■ **Reading passage**
The whole flat platen including the flat platen support member is supported at both end sides by the frame body at a line substantially along the center of gravity. As the frame body supports both end sides of the whole flat platen including the flat platen support member at the line of the center along gravity, the resistance moment (force of inertia) against the swing movement to the empty weight (tare weight) of the whole flat platen can be made practically negligible. Accordingly, the whole flat platen can swing smoothly.
The projection portion member is provided substantially at the center line of the flat platen width of the flat platen. The projection portion member provided on the rear side of the flat platen support member or on the front side of the frame body is set at substantially the center line of the flat platen width of the flat platen. After the uniform face contact is obtained between the flat platen and the thermal head, it functions to give the uniform face contact pressure distribution with substantially the platen printing flat face of the flat platen.
The upper side and the lower side of the flat platen are formed to be the same sizes when the projection portion member is set at a center line of the flat platen width of the flat platen. The head pressing force for working the flat platen is made to be equal at the upper side and the lower side of the flat platen under the center of the projection portion member.
Accordingly, no rotation moment of the whole flat platen owing to the head pressing force occurs, and the uniform face contact pressure between the thermal head and the flat platen can be obtained without the generation of inclination strike.
According to the present invention, even though the platen printing flat face of the flat platen may have a relative angle difference against the printing face of the thermal head, the face contact between the platen printing flat face of the flat platen and the printing face of the thermal head can be obtained through the swing movement of the flat platen.
The high printing quality of the thermal printer or the thermal transfer printer can be obtained without the printing deficiency and without the uneven printing density.
The face contact pressure distribution between the thermal head and the flat platen becomes uniform, so that the raising (shift up) phenomenon or the lowering (shift down) phenomenon of the ink ribbon can be prevented. Thereby a good ink ribbon winding performance can be obtained.
A high hardness rubber having a low bending force can be employed as a rubber for the flat platen, so that the face contact pressure between the thermal head and the flat platen can be made larger. Accordingly, the printing using even rough transfer printing paper of even low smoothness transfer printing paper can be realized.
During the swing movement of the flat platen, no slip movement between the transfer printing paper and the flat platen occurs therein. Further, no dirty mark phenomenon with respect to the transfer printing paper appears, and therefore the high printing quality of the thermal printer or the thermal transfer printer can be obtained.

■ **Supplied information**
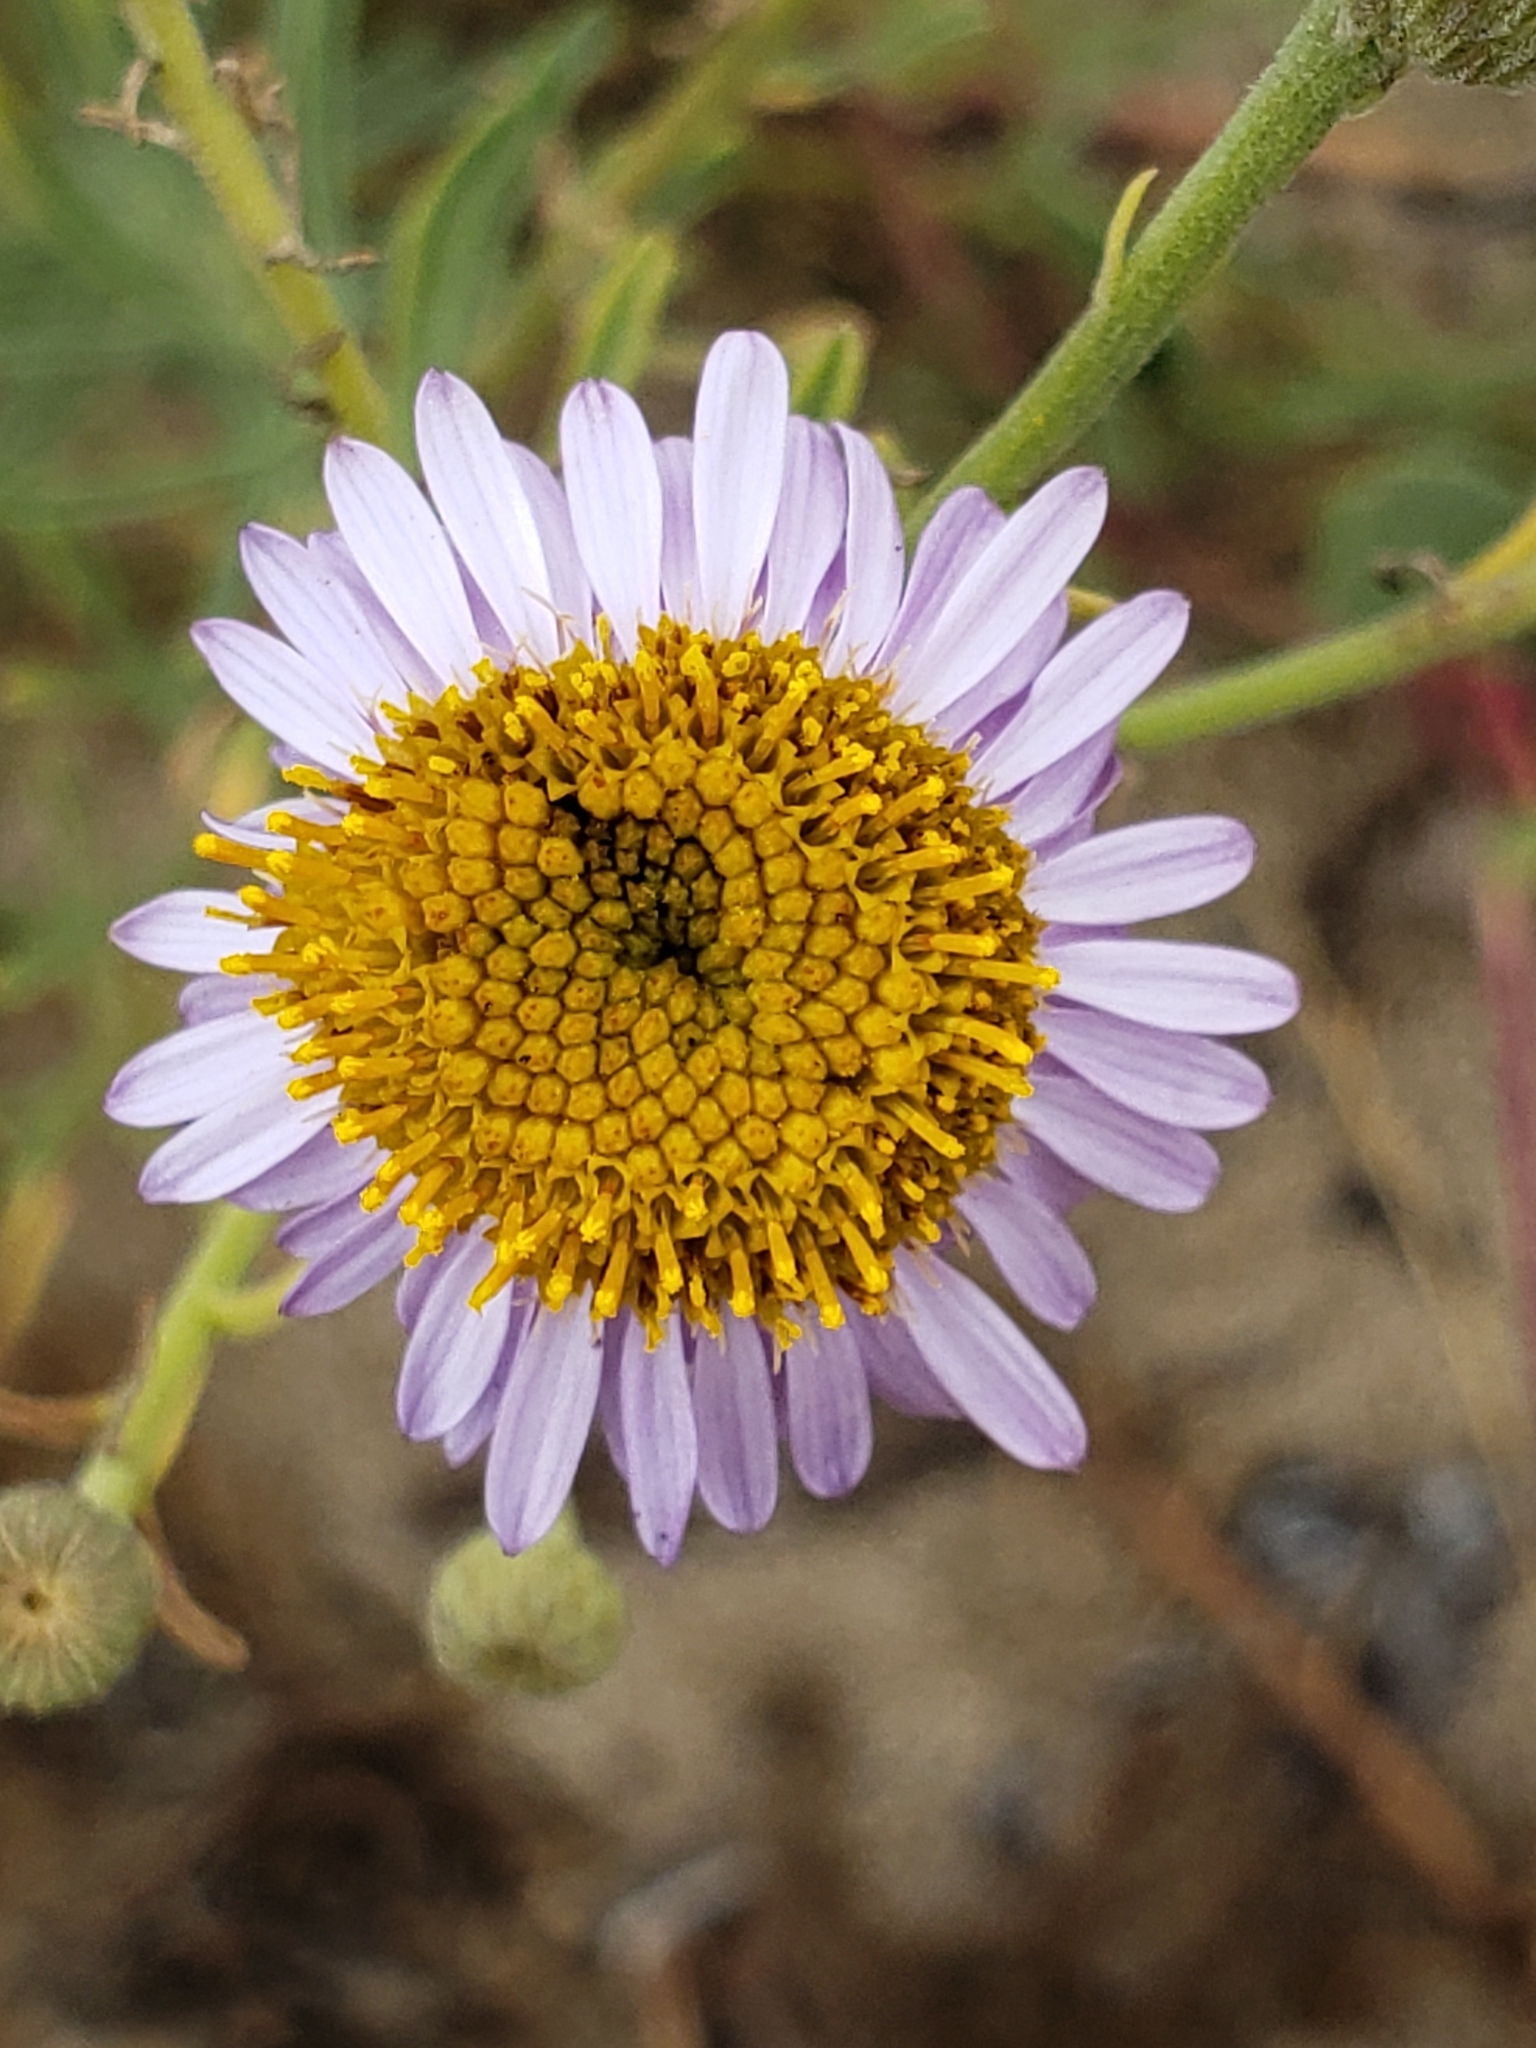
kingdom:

■ **Stated task**
Reproduce everything in the thermal printer passage above from "A high hardness" down to "printer can be obtained.".

■ **Full solution**
A high hardness rubber having a low bending force can be employed as a rubber for the flat platen, so that the face contact pressure between the thermal head and the flat platen can be made larger. Accordingly, the printing using even rough transfer printing paper of even low smoothness transfer printing paper can be realized.
During the swing movement of the flat platen, no slip movement between the transfer printing paper and the flat platen occurs therein. Further, no dirty mark phenomenon with respect to the transfer printing paper appears, and therefore the high printing quality of the thermal printer or the thermal transfer printer can be obtained.